*TEXTE FOURNI*:
=-=-=-=-=

Réalisé par Asghar Farhadi. Dans les salles du Québec le 22 février (Séville)
Tout le monde le sait a laissé plein de gens indifférents lorsqu'il a été présenté en ouverture du dernier Festival de Cannes et ce n'est pas un hasard. Il s'agit de la création la plus ordinaire d'Asghar Farhadi depuis des lustres. Cela ne l'empêche pas de passionner avec parcimonie.
Comme dans son brillant À propos d'Elly qui l'a révélé à l'échelle planétaire en 2009, ce huitième long métrage naît à nouveau d'une disparition (L'avventura d'Antonioni a dû le marquer en bas âge). Une adolescente a été kidnappée et sa mère (Penélope Cruz) demande à son ancien amoureux (Jarvier Bardem) de l'aider à la retrouver.
Des fausses pistes à la multiplication des suspects, en passant par des retournements de situations attendus, le cinéaste iranien joue la carte du polar à la Hitchcock. Malheureusement, le suspense est complètement inopérant. 
Le film est surtout  comme toujours chez lui — un portrait de famille tendu et une étude des rapports entre les classes sociales. Le spectre de Chabrol n'est jamais bien loin, humour en prime (involontaire ou pas), avec ce combat psychologique et économique entre riches et pauvres, qui aura des conséquences désastreuses. À cet effet, la conclusion moralement douteuse — une autre marque de commerce après celle du Client — ne manquera pas d'ébranler.
Le scénario à tiroirs, où le manque de communication et les bonnes intentions compliquent la situation, commence à ressembler à une recette éprouvée et Farhadi ne surprend plus. Il a beau changer de pays — ici l'Espagne après la France du beaucoup plus accompli Le passé —, il sera toujours question d'échanges verbaux et de dilemmes moraux entre barbus.
Au moins les paysages sont différents, et le réalisateur s'applique à tirer profit de ce lieu en jouant justement sur sa lumière et les possibilités de ses ingénieux angles de caméra. Cela se fait ressentir dans la première partie, plus cinématographique que la seconde. Dommage que son symbolisme sur le passage du temps ne soit pas plus subtil.
Le constat s'applique également à l'interprétation. Cruz et Bardem en font parfois des tonnes, ce qui est moins dommageable pour le second. Ils sont heureusement entourés de solides comédiens, dont Ricardo Darin en père éploré.
Sans être un mauvais film, Tout le monde le sait manque de cette finesse unique qui faisait des précédentes offrandes d'Asghar Farhadi des objets d'exception. Peut-être est-il venu le temps pour lui de se remettre en danger.

=-=-=-=-=

*DONNÉES*:
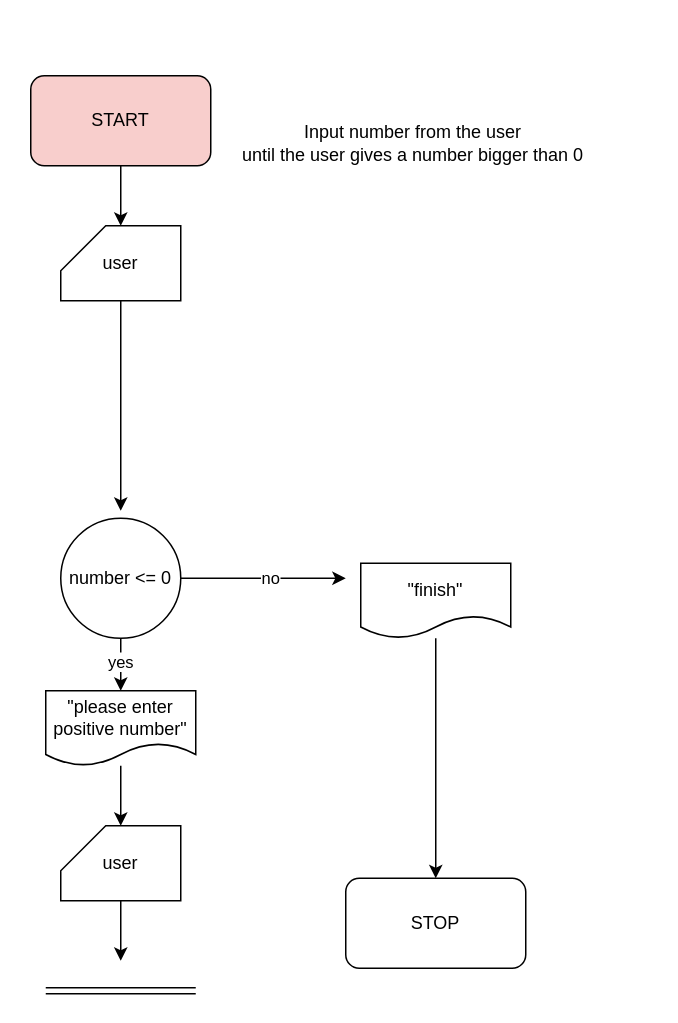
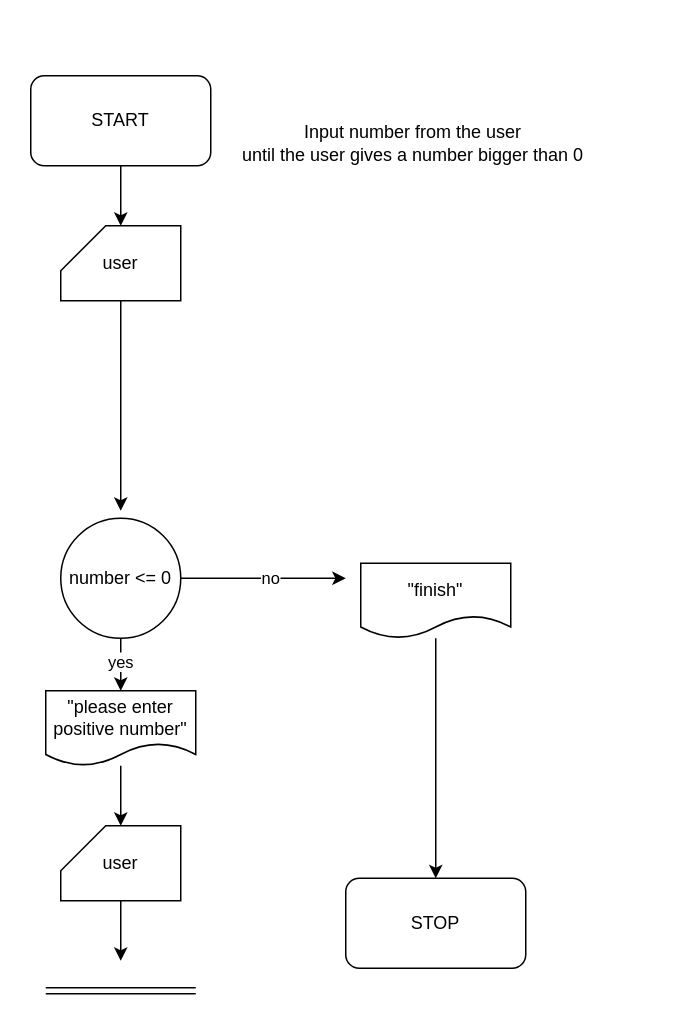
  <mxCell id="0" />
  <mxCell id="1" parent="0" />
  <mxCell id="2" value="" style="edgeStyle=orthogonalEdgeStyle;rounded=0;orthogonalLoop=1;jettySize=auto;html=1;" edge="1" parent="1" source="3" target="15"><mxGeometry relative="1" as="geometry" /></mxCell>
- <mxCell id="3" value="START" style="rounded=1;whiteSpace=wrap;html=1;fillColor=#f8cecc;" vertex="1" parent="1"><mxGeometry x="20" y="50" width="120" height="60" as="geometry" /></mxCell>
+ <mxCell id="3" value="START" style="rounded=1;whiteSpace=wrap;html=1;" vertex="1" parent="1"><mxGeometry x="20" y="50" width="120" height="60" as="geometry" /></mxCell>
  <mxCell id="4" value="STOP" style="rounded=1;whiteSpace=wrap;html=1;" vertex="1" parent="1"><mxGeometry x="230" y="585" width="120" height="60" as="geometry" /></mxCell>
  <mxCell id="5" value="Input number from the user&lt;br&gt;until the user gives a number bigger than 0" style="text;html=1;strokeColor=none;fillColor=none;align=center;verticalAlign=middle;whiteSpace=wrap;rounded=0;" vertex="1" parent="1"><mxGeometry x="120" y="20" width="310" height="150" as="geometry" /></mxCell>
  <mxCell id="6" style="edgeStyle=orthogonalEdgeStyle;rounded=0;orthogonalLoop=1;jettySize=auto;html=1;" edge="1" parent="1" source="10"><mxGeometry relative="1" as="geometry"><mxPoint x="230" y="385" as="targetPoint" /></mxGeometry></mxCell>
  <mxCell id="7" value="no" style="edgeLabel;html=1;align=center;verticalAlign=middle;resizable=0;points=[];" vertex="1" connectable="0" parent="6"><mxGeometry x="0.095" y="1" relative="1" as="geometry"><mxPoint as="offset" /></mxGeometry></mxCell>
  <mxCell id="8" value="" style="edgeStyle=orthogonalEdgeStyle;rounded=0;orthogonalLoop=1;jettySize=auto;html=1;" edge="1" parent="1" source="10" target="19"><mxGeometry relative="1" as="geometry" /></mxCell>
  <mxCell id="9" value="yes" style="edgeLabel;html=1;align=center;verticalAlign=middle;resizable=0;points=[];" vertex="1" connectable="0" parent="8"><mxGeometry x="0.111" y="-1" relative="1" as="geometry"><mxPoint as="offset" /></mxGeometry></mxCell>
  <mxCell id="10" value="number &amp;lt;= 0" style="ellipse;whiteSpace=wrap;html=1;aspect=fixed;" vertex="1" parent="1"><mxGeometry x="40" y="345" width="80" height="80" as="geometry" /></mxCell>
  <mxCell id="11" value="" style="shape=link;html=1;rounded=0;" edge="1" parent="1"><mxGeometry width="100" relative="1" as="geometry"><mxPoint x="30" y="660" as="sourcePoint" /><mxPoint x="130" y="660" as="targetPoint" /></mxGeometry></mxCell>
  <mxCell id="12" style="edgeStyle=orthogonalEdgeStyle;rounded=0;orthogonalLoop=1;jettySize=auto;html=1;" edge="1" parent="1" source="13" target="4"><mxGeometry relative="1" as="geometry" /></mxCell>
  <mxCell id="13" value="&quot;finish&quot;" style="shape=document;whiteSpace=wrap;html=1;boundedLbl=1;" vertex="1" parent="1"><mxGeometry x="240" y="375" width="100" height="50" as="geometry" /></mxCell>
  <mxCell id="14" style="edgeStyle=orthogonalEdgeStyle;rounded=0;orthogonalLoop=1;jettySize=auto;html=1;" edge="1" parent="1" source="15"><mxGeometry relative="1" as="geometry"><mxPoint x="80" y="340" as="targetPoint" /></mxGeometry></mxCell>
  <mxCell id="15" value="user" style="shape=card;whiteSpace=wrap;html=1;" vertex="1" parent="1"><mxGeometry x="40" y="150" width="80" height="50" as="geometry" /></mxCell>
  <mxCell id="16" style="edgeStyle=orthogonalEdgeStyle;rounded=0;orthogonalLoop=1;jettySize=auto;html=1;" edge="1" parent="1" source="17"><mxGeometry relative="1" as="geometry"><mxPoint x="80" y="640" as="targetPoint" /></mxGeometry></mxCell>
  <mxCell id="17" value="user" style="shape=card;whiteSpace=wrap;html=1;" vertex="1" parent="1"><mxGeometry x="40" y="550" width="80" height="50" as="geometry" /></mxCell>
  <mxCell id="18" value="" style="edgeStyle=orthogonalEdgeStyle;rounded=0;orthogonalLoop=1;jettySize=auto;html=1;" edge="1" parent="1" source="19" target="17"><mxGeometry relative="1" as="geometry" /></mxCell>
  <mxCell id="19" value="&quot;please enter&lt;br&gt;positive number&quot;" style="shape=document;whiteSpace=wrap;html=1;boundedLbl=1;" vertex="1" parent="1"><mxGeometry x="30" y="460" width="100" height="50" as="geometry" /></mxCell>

=-=-=-=-=

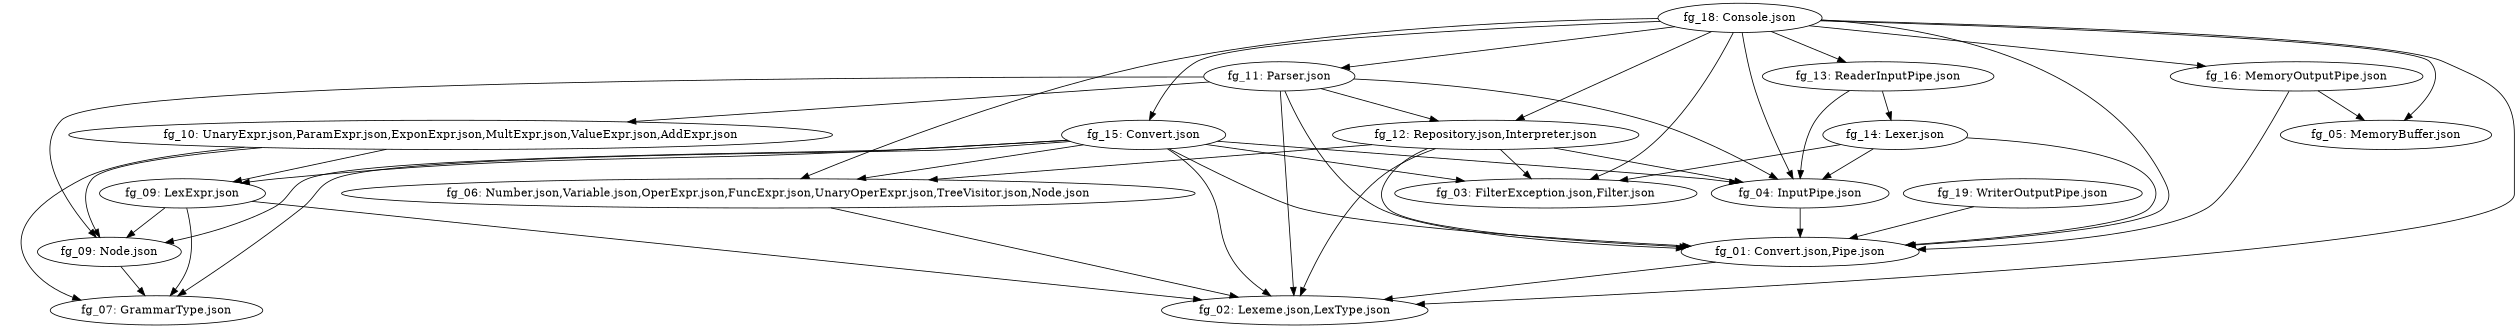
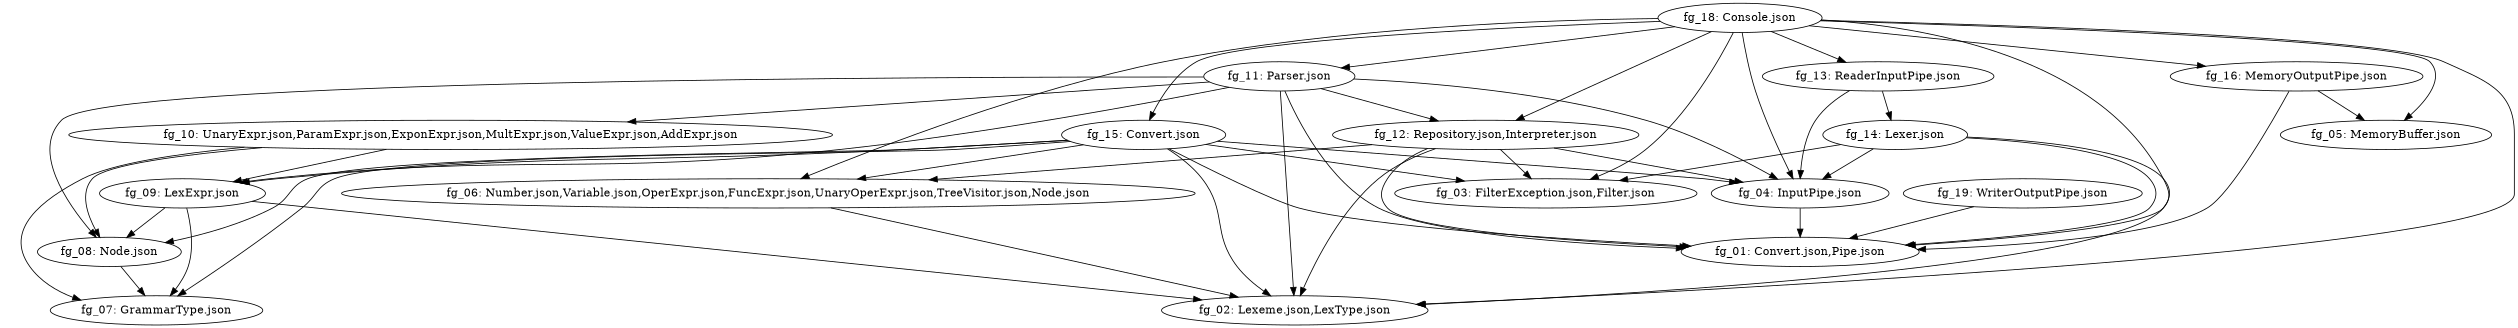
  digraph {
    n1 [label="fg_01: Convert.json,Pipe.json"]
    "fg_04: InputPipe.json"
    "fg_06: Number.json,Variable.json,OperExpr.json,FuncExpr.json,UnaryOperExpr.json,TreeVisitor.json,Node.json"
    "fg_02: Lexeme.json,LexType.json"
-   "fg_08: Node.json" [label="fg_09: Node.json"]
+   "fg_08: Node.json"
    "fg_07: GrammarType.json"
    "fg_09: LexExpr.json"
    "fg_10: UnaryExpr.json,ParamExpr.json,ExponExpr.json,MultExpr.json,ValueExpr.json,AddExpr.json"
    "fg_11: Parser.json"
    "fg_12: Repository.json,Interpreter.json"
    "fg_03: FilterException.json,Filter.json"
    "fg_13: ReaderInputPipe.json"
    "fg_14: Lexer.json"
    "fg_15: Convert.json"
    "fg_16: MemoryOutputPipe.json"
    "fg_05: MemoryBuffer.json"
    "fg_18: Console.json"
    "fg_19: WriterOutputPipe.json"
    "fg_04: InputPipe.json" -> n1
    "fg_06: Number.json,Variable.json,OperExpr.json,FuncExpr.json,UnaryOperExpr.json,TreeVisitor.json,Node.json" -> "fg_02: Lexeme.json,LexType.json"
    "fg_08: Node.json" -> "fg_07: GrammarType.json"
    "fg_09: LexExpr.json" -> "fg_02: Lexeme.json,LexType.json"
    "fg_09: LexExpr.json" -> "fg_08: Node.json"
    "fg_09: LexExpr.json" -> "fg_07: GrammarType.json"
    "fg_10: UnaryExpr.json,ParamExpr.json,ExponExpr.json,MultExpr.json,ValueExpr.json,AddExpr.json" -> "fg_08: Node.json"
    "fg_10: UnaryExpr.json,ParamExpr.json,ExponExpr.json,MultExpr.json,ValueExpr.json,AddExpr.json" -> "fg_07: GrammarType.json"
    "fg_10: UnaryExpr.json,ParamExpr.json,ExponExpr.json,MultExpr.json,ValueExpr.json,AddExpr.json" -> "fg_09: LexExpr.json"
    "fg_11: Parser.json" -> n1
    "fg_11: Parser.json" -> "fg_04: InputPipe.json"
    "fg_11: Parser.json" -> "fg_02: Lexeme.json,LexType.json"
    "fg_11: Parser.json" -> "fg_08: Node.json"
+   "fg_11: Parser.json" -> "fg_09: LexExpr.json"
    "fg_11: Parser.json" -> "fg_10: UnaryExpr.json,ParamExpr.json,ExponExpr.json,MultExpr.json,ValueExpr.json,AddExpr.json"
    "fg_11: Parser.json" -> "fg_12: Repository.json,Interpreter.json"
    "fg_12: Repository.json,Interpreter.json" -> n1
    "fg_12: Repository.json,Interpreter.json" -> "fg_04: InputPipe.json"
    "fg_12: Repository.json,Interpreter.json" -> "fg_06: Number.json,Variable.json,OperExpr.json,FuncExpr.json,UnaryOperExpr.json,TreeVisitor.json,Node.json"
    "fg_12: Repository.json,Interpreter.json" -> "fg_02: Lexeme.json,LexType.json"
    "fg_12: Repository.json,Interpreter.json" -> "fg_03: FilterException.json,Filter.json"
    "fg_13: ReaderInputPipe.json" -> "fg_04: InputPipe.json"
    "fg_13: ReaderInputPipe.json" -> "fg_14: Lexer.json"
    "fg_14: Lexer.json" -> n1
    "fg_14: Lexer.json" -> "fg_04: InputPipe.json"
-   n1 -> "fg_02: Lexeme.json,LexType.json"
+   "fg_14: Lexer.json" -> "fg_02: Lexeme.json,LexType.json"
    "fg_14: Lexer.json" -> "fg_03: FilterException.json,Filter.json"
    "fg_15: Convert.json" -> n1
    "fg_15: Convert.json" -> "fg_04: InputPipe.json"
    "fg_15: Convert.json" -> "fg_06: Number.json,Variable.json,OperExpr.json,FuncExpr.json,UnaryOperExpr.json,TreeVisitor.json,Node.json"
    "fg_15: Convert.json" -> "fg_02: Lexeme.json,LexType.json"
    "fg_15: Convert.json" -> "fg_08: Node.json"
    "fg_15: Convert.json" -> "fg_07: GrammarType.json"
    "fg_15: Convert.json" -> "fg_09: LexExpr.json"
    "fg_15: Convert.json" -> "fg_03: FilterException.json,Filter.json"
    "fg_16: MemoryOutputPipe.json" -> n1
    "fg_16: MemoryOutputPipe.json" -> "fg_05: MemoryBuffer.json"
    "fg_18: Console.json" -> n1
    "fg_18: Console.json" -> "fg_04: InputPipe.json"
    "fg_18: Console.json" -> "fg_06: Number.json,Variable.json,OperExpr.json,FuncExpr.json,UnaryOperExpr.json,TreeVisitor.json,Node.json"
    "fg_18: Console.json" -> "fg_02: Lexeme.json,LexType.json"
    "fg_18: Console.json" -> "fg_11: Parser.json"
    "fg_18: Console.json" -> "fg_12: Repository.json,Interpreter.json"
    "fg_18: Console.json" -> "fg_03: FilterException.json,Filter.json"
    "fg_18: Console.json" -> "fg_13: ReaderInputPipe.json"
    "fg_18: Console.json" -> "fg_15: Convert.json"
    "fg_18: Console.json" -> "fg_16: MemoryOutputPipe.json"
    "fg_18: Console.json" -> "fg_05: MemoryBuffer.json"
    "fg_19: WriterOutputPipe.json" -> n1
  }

=-=-=-=-=

*LISTE DES CONSIGNES*:
(a) Reproduisez fidèlement le passage de la critique de film qui commence à « Tout le monde le sait a » et se termine à « passionner avec parcimonie. ».
(b) Répondez aux questions suivantes d'après la critique de film :
(i) Lors de quel festival le film a-t-il été présenté en ouverture ?
(ii) Quel film a révélé Asghar Farhadi à l'échelle planétaire en 2009 ?
(iii) Quel comédien interprète le père éploré ?

*CORRIGÉ DES EXERCICES*:
(a)
Tout le monde le sait a laissé plein de gens indifférents lorsqu'il a été présenté en ouverture du dernier Festival de Cannes et ce n'est pas un hasard. Il s'agit de la création la plus ordinaire d'Asghar Farhadi depuis des lustres. Cela ne l'empêche pas de passionner avec parcimonie.

(b)
(i) Le dernier Festival de Cannes.
(ii) À propos d'Elly.
(iii) Ricardo Darin.